It's not often one gets to combine helium and roadkill with high gastronomy. But such was the case on Friday's Great British Menu which saw chefs Michael Smith of Isle of Skye and Mark Greenaway of Edinburgh battle it out for Scottish glory. Judging the chefs were our usual trio of Oliver Peyton, Matthew Fort and Prue Leith, along with guest judge, comedian Debra Stephenson. The challenge was to produce dishes of culinary excellence that were also true to the spirit of Comic Relief. Here, the chefs' Scottish heritage often came in handy for both purposes.
First to the pass was Mark's rabbit terrine with carrot meringues, served in clever comedy cookbooks, but neither the food nor the comedy seemed to hit the mark. Oliver Peyton referred to the parsley puree as "green sludge" and the terrine "like underseasoned rabbit". No one was laughing, which made it far easier for Michael to steal the show with his "why did the chicken cross the road" starter.

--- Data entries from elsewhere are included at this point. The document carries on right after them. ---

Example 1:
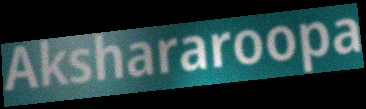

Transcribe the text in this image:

Akshararoopa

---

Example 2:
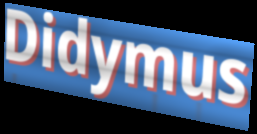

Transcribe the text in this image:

Didymus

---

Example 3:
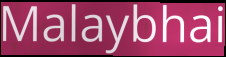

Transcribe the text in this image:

Malaybhai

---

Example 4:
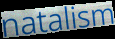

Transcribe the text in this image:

natalism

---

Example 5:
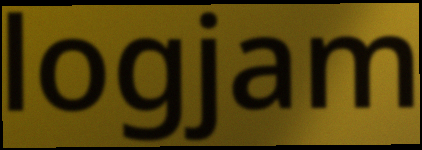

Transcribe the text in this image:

logjam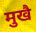
मुखै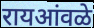
रायआंवळे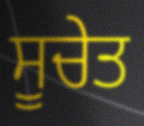
ਸੂਚੇਤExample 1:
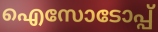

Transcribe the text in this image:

ഐസോടോപ്പ്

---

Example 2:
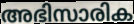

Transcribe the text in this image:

അഭിസാരിക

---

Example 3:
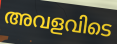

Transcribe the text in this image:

അവളവിടെ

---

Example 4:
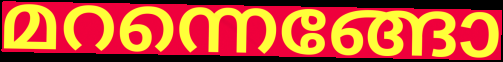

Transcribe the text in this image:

മറന്നെങ്ങോ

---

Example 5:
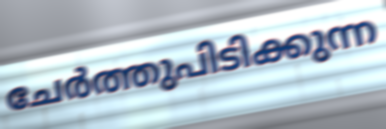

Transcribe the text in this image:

ചേർത്തുപിടിക്കുന്ന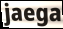
jaega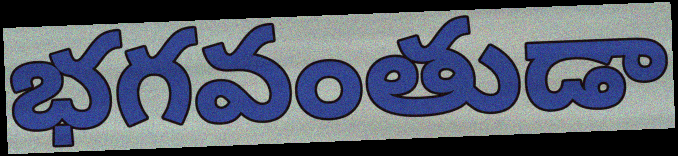
భగవంతుడా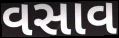
વસાવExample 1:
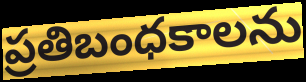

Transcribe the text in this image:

ప్రతిబంధకాలను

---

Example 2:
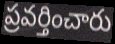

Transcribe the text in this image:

ప్రవర్తించారు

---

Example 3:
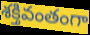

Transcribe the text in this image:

శక్తివంతంగా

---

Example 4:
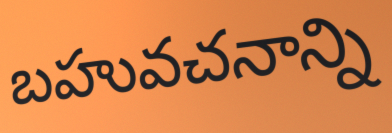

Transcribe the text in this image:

బహువచనాన్ని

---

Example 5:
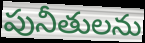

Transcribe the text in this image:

పునీతులను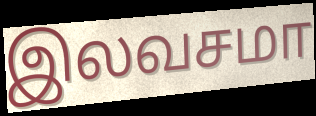
இலவசமா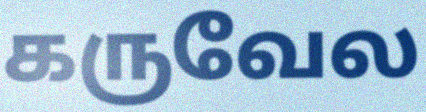
கருவேல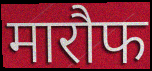
मारौफ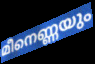
മീനെണ്ണയും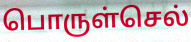
பொருள்செல்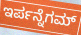
ಇರ್ಪನ್ನೆಗಮ್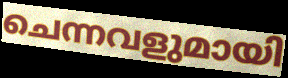
ചെന്നവളുമായി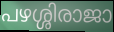
പഴശ്ശിരാജാ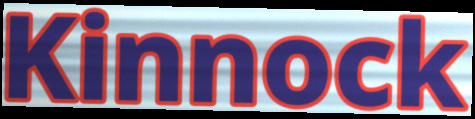
Kinnock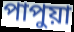
পাপুয়া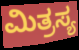
ಮಿತ್ರಸ್ಯ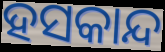
ହସକାନ୍ଦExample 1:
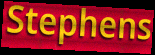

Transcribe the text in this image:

Stephens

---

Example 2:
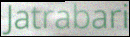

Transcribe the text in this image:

Jatrabari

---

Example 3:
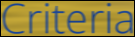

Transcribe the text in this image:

Criteria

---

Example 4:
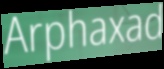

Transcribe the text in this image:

Arphaxad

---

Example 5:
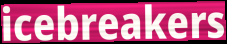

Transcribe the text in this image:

icebreakers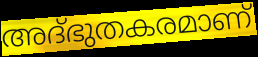
അദ്ഭുതകരമാണ്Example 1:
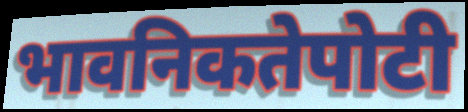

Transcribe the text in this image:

भावनिकतेपोटी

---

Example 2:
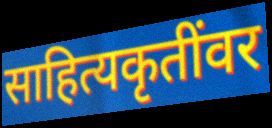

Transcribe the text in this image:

साहित्यकृतींवर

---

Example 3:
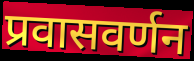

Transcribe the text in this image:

प्रवासवर्णन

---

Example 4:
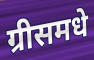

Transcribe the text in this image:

ग्रीसमधे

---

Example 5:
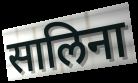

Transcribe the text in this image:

सालिना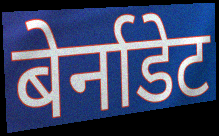
बेर्नाडेट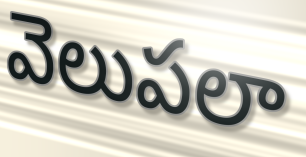
వెలుపలా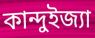
কান্দুইজ্যাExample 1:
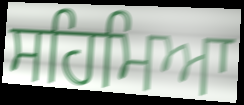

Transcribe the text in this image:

ਸਹਿਮਿਆ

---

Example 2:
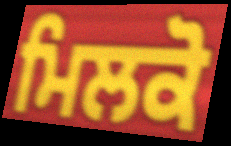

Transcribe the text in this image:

ਮਿਲਕੋ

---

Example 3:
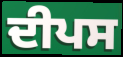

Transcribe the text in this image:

ਦੀਪਸ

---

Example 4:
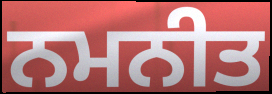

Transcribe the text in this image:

ਨਮਨੀਤ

Of course, it didn't matter why the chicken crossed the road, because the poor bird didn't make it: the food was presented in somewhat gory fashion on a black plate featuring beetroot puree splatters (blood), shredded pickled carrots (guts) and a few feathers in case it wasn't totally obvious what happened to the sad chicken. Debra referred to the "carnage" as "comic genius on a plate" while Oliver proclaimed that it "hit the brief on the head" in a very "assured piece of cooking."